19 luglio 2019
Aggiornato 21:00

Dalla Libia ai migranti, l'incontro tra Obama e Mattarella

Il presidente della Repubblica italiana da Washington ha fatto sapere che esiste piena condivisione con gli Stati Uniti sulle maggiori crisi attualmente in corso: dalla Libia ai migranti

WASHINGTON - «Condividiamo ogni punto» sulla Libia. Lo ha detto il presidente italiano, Sergio Mattarella, riferendosi al presidente americano Barack Obama, incontrato ieri per la prima volta alla Casa Bianca. Secondo il Capo di Stato, sull'asse Roma-Washington c'è condivisione «sull'individuazione dei punti importanti da affrontare e sul modo di affrontarli».

Convergenza
Mattarella ha parlato dalla sede dell'ambasciata italiana a Washington ieri nel tardo pomeriggio, prima di una cena presso Villa Firenze (residenza dell'ambasciatore Claudio Bisogniero) con personalità americane della politica, della cultura, dei think tank, della ricerca e dell'economia (tra gli ospiti c'era anche Christine Lagarde, direttore generale del Fondo monetario internazionale). In quell'occasione il Capo dello Stato ha ribadito che tra Usa e Italia «c'è piena condivisione su tutti i dossier più importanti».

____

## Consegna
Nel testo fornito, di chi è la residenza Villa Firenze?

____

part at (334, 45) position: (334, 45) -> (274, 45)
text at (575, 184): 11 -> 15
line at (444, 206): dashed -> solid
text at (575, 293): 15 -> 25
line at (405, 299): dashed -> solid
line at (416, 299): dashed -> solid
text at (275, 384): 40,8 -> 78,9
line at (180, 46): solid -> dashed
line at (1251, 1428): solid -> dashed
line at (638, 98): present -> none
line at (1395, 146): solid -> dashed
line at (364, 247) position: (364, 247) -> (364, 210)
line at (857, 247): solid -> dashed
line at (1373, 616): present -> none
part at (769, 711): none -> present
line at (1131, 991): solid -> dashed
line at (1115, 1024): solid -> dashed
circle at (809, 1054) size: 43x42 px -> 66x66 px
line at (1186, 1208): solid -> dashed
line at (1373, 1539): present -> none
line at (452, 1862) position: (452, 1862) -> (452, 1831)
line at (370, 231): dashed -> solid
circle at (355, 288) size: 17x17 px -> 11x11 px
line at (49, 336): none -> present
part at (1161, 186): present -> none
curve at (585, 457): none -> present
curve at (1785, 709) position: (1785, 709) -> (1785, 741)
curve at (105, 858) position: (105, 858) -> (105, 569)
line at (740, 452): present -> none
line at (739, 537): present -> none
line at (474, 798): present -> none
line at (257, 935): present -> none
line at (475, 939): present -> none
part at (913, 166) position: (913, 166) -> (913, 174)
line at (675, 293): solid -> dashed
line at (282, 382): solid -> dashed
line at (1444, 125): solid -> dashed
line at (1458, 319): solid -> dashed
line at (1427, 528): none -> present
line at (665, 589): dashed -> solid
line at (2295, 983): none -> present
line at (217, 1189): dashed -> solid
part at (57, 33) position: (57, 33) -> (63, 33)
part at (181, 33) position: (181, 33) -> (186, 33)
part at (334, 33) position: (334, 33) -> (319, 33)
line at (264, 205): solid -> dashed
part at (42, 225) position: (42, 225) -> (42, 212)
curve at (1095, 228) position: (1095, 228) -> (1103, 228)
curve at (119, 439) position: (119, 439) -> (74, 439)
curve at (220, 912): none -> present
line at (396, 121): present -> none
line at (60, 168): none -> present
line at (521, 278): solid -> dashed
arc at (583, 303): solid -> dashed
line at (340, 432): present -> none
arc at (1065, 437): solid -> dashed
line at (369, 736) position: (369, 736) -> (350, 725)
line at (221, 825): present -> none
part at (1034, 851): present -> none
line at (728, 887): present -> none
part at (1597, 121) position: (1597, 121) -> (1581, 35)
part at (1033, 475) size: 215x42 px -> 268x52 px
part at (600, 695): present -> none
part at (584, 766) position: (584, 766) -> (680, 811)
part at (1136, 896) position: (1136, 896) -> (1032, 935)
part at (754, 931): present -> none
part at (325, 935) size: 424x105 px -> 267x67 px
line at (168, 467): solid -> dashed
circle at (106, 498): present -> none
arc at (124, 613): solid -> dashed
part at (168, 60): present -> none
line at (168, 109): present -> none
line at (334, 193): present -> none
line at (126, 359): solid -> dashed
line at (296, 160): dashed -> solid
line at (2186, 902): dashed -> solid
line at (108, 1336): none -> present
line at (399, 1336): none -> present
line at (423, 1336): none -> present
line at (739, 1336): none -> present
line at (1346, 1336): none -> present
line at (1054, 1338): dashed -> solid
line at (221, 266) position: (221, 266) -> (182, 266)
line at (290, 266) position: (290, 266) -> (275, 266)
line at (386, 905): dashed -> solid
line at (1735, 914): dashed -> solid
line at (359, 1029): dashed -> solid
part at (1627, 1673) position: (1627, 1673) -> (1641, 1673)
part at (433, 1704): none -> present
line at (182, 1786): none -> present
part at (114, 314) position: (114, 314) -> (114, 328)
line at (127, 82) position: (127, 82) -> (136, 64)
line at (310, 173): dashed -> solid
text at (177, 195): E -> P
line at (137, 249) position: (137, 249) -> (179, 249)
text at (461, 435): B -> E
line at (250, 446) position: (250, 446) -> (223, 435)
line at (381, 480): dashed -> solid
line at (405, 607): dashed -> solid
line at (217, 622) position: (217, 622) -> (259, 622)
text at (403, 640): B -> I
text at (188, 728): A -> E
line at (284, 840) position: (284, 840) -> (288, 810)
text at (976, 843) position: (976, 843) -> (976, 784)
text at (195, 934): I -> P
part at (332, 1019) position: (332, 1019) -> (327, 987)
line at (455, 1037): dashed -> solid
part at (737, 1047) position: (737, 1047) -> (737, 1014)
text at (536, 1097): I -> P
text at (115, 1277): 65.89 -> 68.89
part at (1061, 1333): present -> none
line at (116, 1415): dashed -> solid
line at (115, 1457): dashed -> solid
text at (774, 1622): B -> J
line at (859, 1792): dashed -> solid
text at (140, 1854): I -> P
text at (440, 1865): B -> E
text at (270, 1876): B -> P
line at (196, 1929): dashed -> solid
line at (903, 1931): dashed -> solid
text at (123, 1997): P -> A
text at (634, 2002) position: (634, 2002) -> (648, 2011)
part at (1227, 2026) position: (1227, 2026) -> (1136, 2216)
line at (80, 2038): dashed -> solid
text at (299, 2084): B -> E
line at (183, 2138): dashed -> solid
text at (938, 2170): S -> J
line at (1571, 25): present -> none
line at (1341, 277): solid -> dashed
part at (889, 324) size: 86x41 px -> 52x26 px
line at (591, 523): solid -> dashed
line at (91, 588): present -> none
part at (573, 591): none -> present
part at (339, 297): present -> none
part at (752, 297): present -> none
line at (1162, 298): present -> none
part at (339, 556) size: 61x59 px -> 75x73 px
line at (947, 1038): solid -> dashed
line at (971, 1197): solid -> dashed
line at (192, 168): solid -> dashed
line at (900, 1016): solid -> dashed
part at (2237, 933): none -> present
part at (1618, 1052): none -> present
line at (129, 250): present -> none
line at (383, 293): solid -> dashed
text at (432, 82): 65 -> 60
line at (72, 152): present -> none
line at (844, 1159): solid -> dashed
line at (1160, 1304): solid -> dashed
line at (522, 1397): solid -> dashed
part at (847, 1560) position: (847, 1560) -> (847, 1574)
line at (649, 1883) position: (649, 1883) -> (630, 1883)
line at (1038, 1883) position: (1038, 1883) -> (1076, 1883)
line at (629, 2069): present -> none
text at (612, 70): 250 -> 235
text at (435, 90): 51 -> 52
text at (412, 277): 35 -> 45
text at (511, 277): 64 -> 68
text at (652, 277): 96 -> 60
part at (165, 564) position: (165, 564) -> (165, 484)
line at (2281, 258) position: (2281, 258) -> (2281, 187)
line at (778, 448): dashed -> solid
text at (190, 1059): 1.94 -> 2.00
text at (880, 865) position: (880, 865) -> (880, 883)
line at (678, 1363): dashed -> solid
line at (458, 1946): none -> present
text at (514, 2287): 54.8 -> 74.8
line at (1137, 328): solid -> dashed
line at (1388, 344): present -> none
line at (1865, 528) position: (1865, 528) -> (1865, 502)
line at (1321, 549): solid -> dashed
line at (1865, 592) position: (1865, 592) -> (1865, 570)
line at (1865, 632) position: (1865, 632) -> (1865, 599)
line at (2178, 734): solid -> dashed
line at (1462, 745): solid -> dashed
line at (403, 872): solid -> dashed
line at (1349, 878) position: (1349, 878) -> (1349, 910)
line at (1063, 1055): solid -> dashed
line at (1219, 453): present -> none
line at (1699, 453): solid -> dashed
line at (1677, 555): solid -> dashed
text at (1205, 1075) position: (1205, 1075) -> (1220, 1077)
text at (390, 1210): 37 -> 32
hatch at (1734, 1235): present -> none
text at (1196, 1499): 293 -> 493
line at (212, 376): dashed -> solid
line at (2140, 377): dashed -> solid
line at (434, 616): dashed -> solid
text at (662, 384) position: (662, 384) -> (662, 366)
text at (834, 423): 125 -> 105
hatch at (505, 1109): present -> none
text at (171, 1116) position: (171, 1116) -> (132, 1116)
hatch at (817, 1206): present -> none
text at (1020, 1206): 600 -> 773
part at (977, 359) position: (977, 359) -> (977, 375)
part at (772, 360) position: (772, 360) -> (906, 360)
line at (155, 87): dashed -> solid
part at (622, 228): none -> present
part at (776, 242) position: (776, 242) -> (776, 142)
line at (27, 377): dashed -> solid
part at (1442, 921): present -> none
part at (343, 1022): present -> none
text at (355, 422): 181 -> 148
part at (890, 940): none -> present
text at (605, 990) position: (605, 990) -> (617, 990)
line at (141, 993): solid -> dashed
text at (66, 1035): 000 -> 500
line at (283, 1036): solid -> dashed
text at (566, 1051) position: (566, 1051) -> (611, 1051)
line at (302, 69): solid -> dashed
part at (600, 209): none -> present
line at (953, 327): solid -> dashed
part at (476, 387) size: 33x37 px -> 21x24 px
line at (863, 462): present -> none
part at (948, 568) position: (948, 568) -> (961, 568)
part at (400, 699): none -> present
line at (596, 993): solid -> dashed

____

## Soluzione
Villa Firenze è la residenza dell'ambasciatore Claudio Bisogniero.